:: Given records
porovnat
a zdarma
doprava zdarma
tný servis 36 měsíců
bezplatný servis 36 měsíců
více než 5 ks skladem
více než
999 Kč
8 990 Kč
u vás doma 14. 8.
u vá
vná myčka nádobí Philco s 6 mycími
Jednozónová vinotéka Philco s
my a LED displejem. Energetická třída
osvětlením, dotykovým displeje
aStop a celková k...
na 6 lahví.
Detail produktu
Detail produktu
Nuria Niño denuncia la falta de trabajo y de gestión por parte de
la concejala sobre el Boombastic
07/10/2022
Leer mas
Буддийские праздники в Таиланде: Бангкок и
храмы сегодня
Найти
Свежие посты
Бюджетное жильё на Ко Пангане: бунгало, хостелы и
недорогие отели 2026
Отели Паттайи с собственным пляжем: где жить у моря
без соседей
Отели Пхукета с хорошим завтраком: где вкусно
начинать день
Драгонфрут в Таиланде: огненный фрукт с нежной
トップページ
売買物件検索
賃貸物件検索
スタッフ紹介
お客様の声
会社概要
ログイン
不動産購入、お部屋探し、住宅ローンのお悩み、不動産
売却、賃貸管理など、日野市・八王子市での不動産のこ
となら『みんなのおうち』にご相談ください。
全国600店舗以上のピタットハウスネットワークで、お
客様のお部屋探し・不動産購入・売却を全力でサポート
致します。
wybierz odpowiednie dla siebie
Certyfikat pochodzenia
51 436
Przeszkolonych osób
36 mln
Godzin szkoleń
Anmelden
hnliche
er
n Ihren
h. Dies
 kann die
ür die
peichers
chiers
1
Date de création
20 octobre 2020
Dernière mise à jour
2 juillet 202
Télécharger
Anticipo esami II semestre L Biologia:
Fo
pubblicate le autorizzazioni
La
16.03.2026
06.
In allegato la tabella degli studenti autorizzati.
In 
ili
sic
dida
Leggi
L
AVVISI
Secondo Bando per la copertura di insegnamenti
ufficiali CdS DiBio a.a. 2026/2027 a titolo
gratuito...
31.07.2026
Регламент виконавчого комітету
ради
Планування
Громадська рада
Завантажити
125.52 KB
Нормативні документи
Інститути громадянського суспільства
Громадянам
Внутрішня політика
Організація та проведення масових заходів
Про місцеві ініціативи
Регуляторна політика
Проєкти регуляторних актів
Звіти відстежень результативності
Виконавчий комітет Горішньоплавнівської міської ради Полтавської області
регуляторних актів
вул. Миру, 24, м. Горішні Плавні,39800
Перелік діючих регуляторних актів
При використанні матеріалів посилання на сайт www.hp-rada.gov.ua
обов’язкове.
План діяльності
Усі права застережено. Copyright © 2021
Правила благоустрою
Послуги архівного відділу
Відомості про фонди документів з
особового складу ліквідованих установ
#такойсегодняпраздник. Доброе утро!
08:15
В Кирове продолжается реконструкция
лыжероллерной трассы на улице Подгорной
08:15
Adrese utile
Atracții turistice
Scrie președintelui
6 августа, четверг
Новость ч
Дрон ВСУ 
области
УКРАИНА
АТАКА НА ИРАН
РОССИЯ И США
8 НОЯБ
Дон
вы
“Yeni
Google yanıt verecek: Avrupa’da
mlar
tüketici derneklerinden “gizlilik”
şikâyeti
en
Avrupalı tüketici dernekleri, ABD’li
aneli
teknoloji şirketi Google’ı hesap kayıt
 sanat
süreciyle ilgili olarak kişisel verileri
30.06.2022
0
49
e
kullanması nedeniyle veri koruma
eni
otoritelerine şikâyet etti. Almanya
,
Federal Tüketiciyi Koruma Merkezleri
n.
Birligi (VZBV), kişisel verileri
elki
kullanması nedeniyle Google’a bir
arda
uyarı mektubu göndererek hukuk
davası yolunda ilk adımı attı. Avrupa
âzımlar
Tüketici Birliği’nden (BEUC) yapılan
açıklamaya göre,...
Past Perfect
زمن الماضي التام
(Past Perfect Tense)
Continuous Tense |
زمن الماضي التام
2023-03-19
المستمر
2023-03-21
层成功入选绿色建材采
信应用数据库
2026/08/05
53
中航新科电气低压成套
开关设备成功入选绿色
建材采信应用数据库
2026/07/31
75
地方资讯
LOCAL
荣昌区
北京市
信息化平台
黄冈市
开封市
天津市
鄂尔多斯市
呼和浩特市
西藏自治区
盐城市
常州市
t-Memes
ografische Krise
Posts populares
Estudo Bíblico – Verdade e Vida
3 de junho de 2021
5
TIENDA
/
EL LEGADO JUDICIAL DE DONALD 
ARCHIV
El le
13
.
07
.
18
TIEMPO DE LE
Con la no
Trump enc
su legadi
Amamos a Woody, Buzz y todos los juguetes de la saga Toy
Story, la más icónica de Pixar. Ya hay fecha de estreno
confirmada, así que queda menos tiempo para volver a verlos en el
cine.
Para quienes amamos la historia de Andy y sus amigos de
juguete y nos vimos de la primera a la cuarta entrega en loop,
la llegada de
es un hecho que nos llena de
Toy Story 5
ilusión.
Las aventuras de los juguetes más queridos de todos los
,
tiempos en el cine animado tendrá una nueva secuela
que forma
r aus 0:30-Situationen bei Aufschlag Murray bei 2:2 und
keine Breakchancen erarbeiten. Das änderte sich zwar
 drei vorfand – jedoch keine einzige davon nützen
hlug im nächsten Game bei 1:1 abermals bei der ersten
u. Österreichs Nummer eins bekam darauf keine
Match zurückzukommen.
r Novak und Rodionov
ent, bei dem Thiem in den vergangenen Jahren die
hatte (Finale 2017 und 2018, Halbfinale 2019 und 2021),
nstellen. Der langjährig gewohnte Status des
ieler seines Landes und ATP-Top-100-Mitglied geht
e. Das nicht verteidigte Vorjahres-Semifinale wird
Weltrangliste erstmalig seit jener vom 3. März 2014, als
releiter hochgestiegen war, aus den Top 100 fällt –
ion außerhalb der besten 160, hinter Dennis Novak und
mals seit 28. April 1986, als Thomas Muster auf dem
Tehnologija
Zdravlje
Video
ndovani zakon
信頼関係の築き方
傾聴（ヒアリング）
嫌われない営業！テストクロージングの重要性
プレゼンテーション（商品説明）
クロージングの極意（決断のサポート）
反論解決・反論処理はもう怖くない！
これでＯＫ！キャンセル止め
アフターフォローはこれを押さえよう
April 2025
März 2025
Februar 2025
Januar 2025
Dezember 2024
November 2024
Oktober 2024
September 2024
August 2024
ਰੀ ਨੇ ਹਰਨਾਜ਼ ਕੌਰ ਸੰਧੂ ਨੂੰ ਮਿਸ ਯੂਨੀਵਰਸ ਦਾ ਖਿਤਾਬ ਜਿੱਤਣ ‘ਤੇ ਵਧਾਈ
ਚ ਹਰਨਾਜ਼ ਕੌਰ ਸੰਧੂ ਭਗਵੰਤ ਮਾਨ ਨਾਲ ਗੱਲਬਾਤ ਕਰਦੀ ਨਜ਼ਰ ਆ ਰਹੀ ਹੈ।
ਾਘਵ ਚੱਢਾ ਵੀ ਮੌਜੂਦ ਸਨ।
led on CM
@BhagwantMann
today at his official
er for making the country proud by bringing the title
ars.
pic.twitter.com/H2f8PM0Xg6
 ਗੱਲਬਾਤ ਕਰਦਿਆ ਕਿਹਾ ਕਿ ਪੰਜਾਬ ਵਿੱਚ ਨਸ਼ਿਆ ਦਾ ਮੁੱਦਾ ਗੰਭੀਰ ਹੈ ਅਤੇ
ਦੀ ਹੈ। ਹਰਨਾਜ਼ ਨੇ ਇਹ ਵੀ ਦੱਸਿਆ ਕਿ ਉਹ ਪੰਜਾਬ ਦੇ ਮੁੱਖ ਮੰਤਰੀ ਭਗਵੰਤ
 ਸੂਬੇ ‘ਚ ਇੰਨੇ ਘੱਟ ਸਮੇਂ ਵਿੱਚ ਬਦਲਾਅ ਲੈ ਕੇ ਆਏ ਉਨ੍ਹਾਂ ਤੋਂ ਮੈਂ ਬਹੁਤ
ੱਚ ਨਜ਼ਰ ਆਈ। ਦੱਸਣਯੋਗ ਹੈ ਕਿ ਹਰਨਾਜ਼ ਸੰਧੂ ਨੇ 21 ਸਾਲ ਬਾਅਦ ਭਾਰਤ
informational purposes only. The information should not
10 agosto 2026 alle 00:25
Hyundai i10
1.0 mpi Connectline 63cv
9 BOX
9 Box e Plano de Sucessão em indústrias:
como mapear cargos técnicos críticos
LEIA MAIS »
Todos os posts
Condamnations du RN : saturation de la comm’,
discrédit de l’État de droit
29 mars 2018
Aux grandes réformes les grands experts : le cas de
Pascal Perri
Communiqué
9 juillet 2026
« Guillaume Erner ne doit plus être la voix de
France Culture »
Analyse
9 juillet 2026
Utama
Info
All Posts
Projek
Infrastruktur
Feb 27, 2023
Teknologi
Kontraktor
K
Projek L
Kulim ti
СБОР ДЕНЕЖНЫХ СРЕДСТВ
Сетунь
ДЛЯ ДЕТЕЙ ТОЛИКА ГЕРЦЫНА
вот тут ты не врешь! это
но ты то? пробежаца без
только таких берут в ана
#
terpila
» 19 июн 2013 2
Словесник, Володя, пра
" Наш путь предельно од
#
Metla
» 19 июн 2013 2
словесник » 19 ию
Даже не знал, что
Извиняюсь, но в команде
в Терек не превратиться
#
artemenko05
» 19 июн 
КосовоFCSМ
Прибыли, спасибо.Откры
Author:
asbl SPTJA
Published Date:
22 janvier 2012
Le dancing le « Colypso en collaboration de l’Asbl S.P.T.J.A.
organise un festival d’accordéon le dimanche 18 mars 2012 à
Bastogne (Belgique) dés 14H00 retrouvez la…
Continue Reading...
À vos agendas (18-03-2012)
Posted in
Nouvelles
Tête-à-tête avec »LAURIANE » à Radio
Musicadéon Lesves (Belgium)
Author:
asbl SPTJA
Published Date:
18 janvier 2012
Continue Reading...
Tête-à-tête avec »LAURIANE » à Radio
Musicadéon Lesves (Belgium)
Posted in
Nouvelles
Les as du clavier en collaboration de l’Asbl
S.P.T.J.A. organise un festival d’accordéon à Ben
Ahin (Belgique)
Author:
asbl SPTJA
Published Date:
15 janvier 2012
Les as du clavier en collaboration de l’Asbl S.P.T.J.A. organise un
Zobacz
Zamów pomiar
::::
**Work instructions:**
Only the lines above from the one with "davası yolunda ilk adımı attı. Avrupa" through the one with "嫌われない営業！テストクロージングの重要性" should be duplicated, character for character.

**Response for this exercise:**
davası yolunda ilk adımı attı. Avrupa
âzımlar
Tüketici Birliği’nden (BEUC) yapılan
açıklamaya göre,...
Past Perfect
زمن الماضي التام
(Past Perfect Tense)
Continuous Tense |
زمن الماضي التام
2023-03-19
المستمر
2023-03-21
层成功入选绿色建材采
信应用数据库
2026/08/05
53
中航新科电气低压成套
开关设备成功入选绿色
建材采信应用数据库
2026/07/31
75
地方资讯
LOCAL
荣昌区
北京市
信息化平台
黄冈市
开封市
天津市
鄂尔多斯市
呼和浩特市
西藏自治区
盐城市
常州市
t-Memes
ografische Krise
Posts populares
Estudo Bíblico – Verdade e Vida
3 de junho de 2021
5
TIENDA
/
EL LEGADO JUDICIAL DE DONALD 
ARCHIV
El le
13
.
07
.
18
TIEMPO DE LE
Con la no
Trump enc
su legadi
Amamos a Woody, Buzz y todos los juguetes de la saga Toy
Story, la más icónica de Pixar. Ya hay fecha de estreno
confirmada, así que queda menos tiempo para volver a verlos en el
cine.
Para quienes amamos la historia de Andy y sus amigos de
juguete y nos vimos de la primera a la cuarta entrega en loop,
la llegada de
es un hecho que nos llena de
Toy Story 5
ilusión.
Las aventuras de los juguetes más queridos de todos los
,
tiempos en el cine animado tendrá una nueva secuela
que forma
r aus 0:30-Situationen bei Aufschlag Murray bei 2:2 und
keine Breakchancen erarbeiten. Das änderte sich zwar
 drei vorfand – jedoch keine einzige davon nützen
hlug im nächsten Game bei 1:1 abermals bei der ersten
u. Österreichs Nummer eins bekam darauf keine
Match zurückzukommen.
r Novak und Rodionov
ent, bei dem Thiem in den vergangenen Jahren die
hatte (Finale 2017 und 2018, Halbfinale 2019 und 2021),
nstellen. Der langjährig gewohnte Status des
ieler seines Landes und ATP-Top-100-Mitglied geht
e. Das nicht verteidigte Vorjahres-Semifinale wird
Weltrangliste erstmalig seit jener vom 3. März 2014, als
releiter hochgestiegen war, aus den Top 100 fällt –
ion außerhalb der besten 160, hinter Dennis Novak und
mals seit 28. April 1986, als Thomas Muster auf dem
Tehnologija
Zdravlje
Video
ndovani zakon
信頼関係の築き方
傾聴（ヒアリング）
嫌われない営業！テストクロージングの重要性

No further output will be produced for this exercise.